*What is required*. Search the entries for the word "Quotes". Copy every line that holds it.

*Exercise material*.
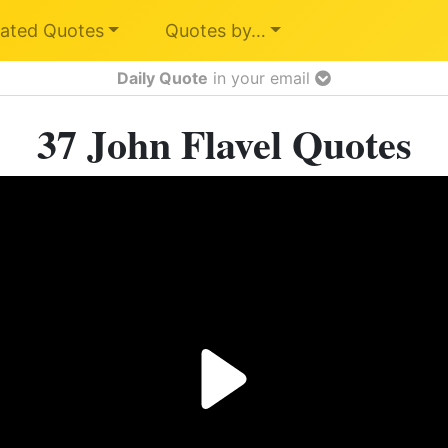
ated Quotes
Quotes by…
Daily Quote
in your email
37 John Flavel Quotes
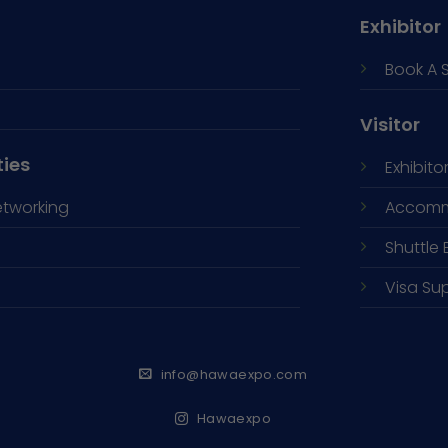
Exhibitor
Book A 
Visitor
ties
Exhibitor
etworking
Accomm
Shuttle 
Visa Su
info@hawaexpo.com
Hawaexpo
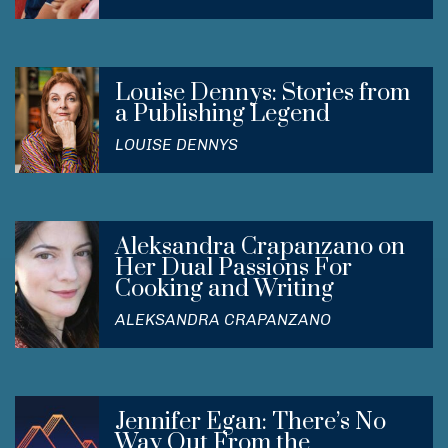
Louise Dennys: Stories from
a Publishing Legend
LOUISE DENNYS
Aleksandra Crapanzano on
Her Dual Passions For
Cooking and Writing
ALEKSANDRA CRAPANZANO
Jennifer Egan: There’s No
Way Out From the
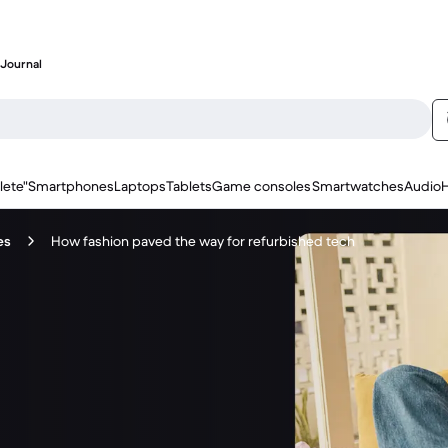
Journal
lete"
Smartphones
Laptops
Tablets
Game consoles
Smartwatches
Audio
es
How fashion paved the way for refurbished tech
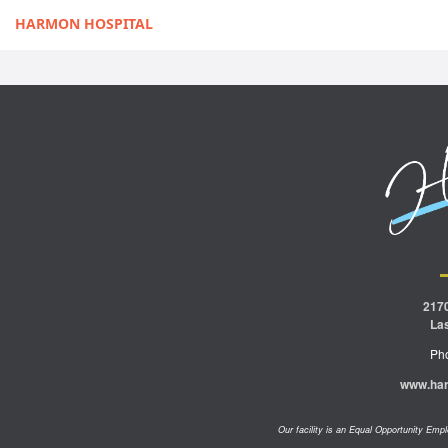
HARMON HOSPITAL
217
La
Ph
www.ha
Our facility is an Equal Opportunity Em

*Solved exercise*.
ated Quotes
Quotes by…
37 John Flavel Quotes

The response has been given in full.